KOPMA

140 15 6
                                    


''Çok karanlık,hiçbir şey göremiyorum."

Evren belimden yönlendirirken,görüş alanıma kırmızı koltuklar girmeye başladı.

''Toz pembe beklemiyordun herhalde bardasın.Barın adı da Zifir.''

Kendi kendine kıkırdamasına göz devirip onun yönlendirmesi ile bar masasının taburelerine oturduk.Barmen bizimle ilgilenmeden kulağıma yaklaşan Evren'e merakla baktım.

''Kimseye barın sahibi olduğunu söyleme.''

Nedenini sormadan kafamı salladım.Etrafa iyice göz gezdirirken burasının sahibi olduğuma,bir türlü kendimi inandıramıyordum.Önümüze gelen biralara göz attıktan sonra çalan şarkıya karşılık içimden gülümsedim.

''Moraller nasıl?''

''Normal.''

Kafasını sallayıp derin bir nefes aldıktan sonra duymak istemediğim cümleler ağzından döküldü.
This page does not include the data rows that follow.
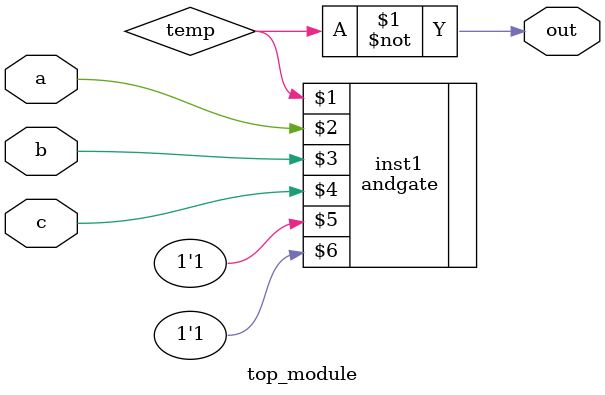
<source format=v>
module top_module (input a, input b, input c, output out);//
	wire temp;
    andgate inst1 ( temp,a, b, c, 1'b1,1'b1 );
	assign out=~temp;
endmodule

</source>
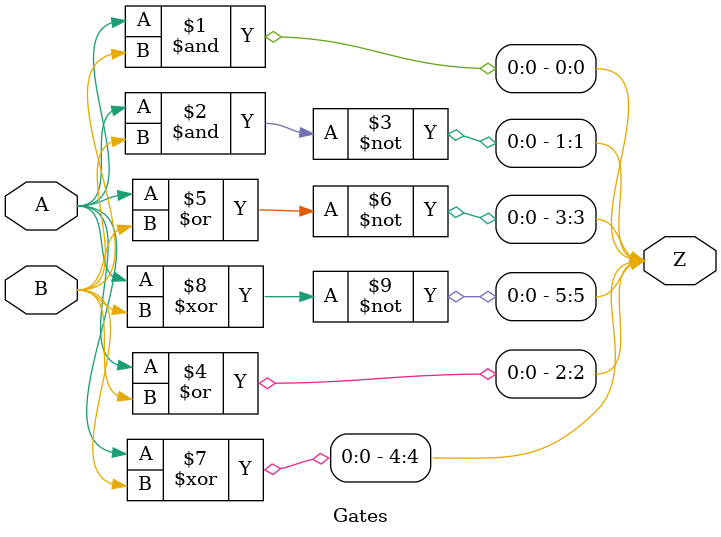
<source format=v>




`timescale 1ns / 100ps

module Gates (

   input  wire A,
   input  wire B,
   output wire [5:0] Z    // note that Z is a 6-bit width output BUS

   ) ;

   // AND
   assign Z[0] = A & B ;

   // NAND
   assign Z[1] = ~(A & B) ;

   // OR
   assign Z[2] = A | B ;

   // NOR
   assign Z[3] = ~(A | B) ;

   // XOR
   assign Z[4] = A ^ B ;

   // XNOR
   assign Z[5] = ~(A ^ B) ;


endmodule


</source>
''Seninle daha önce hiç ailen hakkında konuşmadım.Konuşamadım daha doğrusu,o zamanlar acın daha çok tazeydi.''

''Dolunay,aileni kaybetmen şu ana kadar yaşadığın en kötü olay.Olaylar karşısında bu kadar dik,güçlü durman kesinlikle özenilecek türden.''

Dolan gözlerimi titretmemeye çalışırken dudağımı ısırdım.
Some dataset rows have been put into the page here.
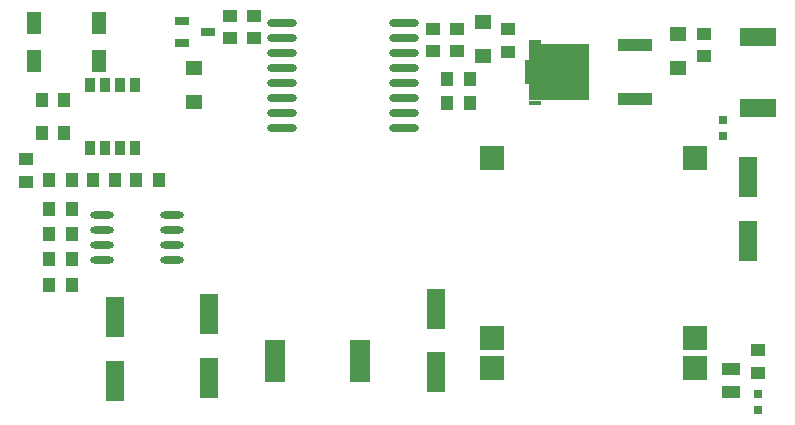
<source format=gtp>
%FSLAX25Y25*%
%MOIN*%
G70*
G01*
G75*
G04 Layer_Color=8421504*
%ADD10R,0.07087X0.14173*%
%ADD11R,0.03937X0.04724*%
%ADD12R,0.06299X0.13780*%
%ADD13O,0.07874X0.02400*%
%ADD14O,0.07874X0.02402*%
%ADD15R,0.03465X0.05000*%
%ADD16R,0.05512X0.04724*%
%ADD17R,0.04724X0.03937*%
%ADD18R,0.05118X0.07480*%
%ADD19R,0.04724X0.03150*%
%ADD20R,0.08268X0.07874*%
%ADD21R,0.03150X0.03150*%
%ADD22R,0.06299X0.03937*%
%ADD23R,0.20079X0.18898*%
%ADD24R,0.11811X0.03937*%
%ADD25R,0.01575X0.07874*%
%ADD26R,0.03937X0.01575*%
%ADD27O,0.10000X0.02400*%
%ADD28O,0.10000X0.02402*%
%ADD29R,0.12205X0.06102*%
%ADD30C,0.02000*%
%ADD31C,0.02500*%
%ADD32C,0.03000*%
%ADD33C,0.02362*%
%ADD34C,0.05000*%
%ADD35C,0.03500*%
%ADD36C,0.02200*%
%ADD37C,0.01000*%
%ADD38C,0.04000*%
%ADD39C,0.07000*%
%ADD40C,0.02400*%
%ADD41C,0.06000*%
%ADD42C,0.04500*%
%ADD43C,0.05906*%
%ADD44R,0.05906X0.05906*%
%ADD45C,0.19685*%
%ADD46C,0.07874*%
%ADD47R,0.07874X0.07874*%
%ADD48C,0.00787*%
%ADD49C,0.07480*%
%ADD50R,0.07480X0.07480*%
%ADD51C,0.03543*%
%ADD52R,0.09055X0.05512*%
%ADD53R,0.07874X0.03937*%
%ADD54R,0.11811X0.15748*%
%ADD55R,0.03937X0.02362*%
%ADD56C,0.00787*%
%ADD57C,0.01969*%
%ADD58C,0.01575*%
%ADD59C,0.01181*%
%ADD60C,0.00394*%
D10*
X177559Y22047D02*
D03*
X149213D02*
D03*
D11*
X81299Y82284D02*
D03*
X73819D02*
D03*
X88386Y82284D02*
D03*
X95866D02*
D03*
X102953D02*
D03*
X110433D02*
D03*
X73819Y64173D02*
D03*
X81299D02*
D03*
X78937Y98032D02*
D03*
X71457D02*
D03*
Y109055D02*
D03*
X78937D02*
D03*
X81299Y47244D02*
D03*
X73819D02*
D03*
X81299Y55905D02*
D03*
X73819D02*
D03*
Y72441D02*
D03*
X81299D02*
D03*
X206496Y115748D02*
D03*
X213976D02*
D03*
Y107874D02*
D03*
X206496D02*
D03*
D12*
X127165Y37402D02*
D03*
Y16142D02*
D03*
X306693Y83071D02*
D03*
Y61811D02*
D03*
X202756Y18110D02*
D03*
Y39370D02*
D03*
X95669Y36614D02*
D03*
Y15354D02*
D03*
D13*
X114961Y55512D02*
D03*
Y65512D02*
D03*
Y70512D02*
D03*
X91339D02*
D03*
Y65512D02*
D03*
Y60512D02*
D03*
D14*
X114961D02*
D03*
X91339Y55512D02*
D03*
D15*
X87362Y93032D02*
D03*
X92362D02*
D03*
X97362D02*
D03*
X102362D02*
D03*
X87362Y113779D02*
D03*
X92362D02*
D03*
X97362D02*
D03*
X102362D02*
D03*
D16*
X122047Y108071D02*
D03*
Y119488D02*
D03*
X218504Y123425D02*
D03*
Y134843D02*
D03*
X283465Y119488D02*
D03*
Y130905D02*
D03*
D17*
X134252Y137008D02*
D03*
Y129528D02*
D03*
X66142Y81693D02*
D03*
Y89173D02*
D03*
X142126Y137008D02*
D03*
Y129528D02*
D03*
X226772Y132480D02*
D03*
Y125000D02*
D03*
X292126Y130905D02*
D03*
Y123425D02*
D03*
X209842Y125197D02*
D03*
Y132677D02*
D03*
X201772D02*
D03*
Y125197D02*
D03*
X310039Y17913D02*
D03*
Y25394D02*
D03*
D18*
X90551Y122047D02*
D03*
X68898D02*
D03*
X90551Y134646D02*
D03*
X68898D02*
D03*
D19*
X118111Y127756D02*
D03*
Y135236D02*
D03*
X126772Y131496D02*
D03*
D20*
X289252Y19567D02*
D03*
X221457D02*
D03*
Y29567D02*
D03*
Y89567D02*
D03*
X289252D02*
D03*
Y29567D02*
D03*
D21*
X310236Y11024D02*
D03*
Y5512D02*
D03*
X298425Y102362D02*
D03*
Y96850D02*
D03*
D22*
X301181Y19291D02*
D03*
Y11417D02*
D03*
D23*
X243898Y118110D02*
D03*
D24*
X269291Y109114D02*
D03*
Y127106D02*
D03*
D25*
X233071Y118110D02*
D03*
D26*
X235827Y107874D02*
D03*
Y128347D02*
D03*
D27*
X192126Y104646D02*
D03*
X151575D02*
D03*
Y129646D02*
D03*
Y124646D02*
D03*
Y119646D02*
D03*
Y114646D02*
D03*
Y109646D02*
D03*
Y99646D02*
D03*
X192126D02*
D03*
Y109646D02*
D03*
Y114646D02*
D03*
Y119646D02*
D03*
Y124646D02*
D03*
X151575Y134646D02*
D03*
D28*
X192126Y129646D02*
D03*
Y134646D02*
D03*
D29*
X310236Y106299D02*
D03*
Y129921D02*
D03*
M02*

</source>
''Bu konuşmayı yapmak zorunda mısın?''

''Sadece artık üzülmeni istemiyorum."

Eliyle yanaklarımdaki yaşları sildikten sonra yüzüme bakarak tebessüm etti.Evet başarmıştı,moral denilen şey benden en uzak yerlere kaçmıştı.

''Hadi söyle o cümleyi güleyim.''

''Ya sorma,restauranttan beridir söyleyeceğim tuttum kendimi.Zevkle yediğin çoban salata dişinde küçük bir iz bırakmış.''

''Ne!Bunu şimdi mi söylüyorsun?''

Kahkahalarını arasından ayağa kalkmaya çalışırken bir yandan da söyleniyordum.

''Benim gülmem gerekiyordu senin değil!''

Gitmeye kalkıştığımda kolumdan tutup oturttu.

''Ya bırakta lavaboya gideyim.''

Elimle ağzımı kapatarak konuşmaya çalışıyor,bir an önce lavobaya gitmek istiyordum.

"Şaka yap...Şaka yaptım.''

Kısılan gözlerimle birlikte sinirle tabureye geri oturdum.Duygudan duyguya atladığımdan pek sağlıklı düşünemiyordum.Önümdeki birayı elime alıp tereddütsüz kafama diktim.Alıştığım acı tat, boğazımı yakmaktan çok hoşuma gidiyordu.

Birayı masaya bıraktıktan sonra nefesimi sesli bir şekilde dışarı verdim.

"Moralimi düşürdün,şimdi yükseltmek zorundasın.''

Bunu bekliyormuşcasına kafasını hızla sallayıp hareketlendi.Barmene kafası ile selam bıraktıktan sonra nazikçe kalkmam için elini belime koydu.

Seri hareketlerim ile arabaya ilerledik.Naziklikte sınır tanımayan Evren,kapıyı nazikçe açıp geçmem için bekledi.İçten tebessümüm ile bedenimi arabanın içine attım.

''Blue Night'a mı?''

Yüzümdeki saçma gülümsemeyi engelleyemiyordum.Kafasını bana çevirip,dişlerini göstererek gülümsedi.Bana bırakmayıp bu sefer radyoyu o açtı.Slow şarkıya onaylamaz bakışlarımı armağan ettikten sonra Evren'e döndüm.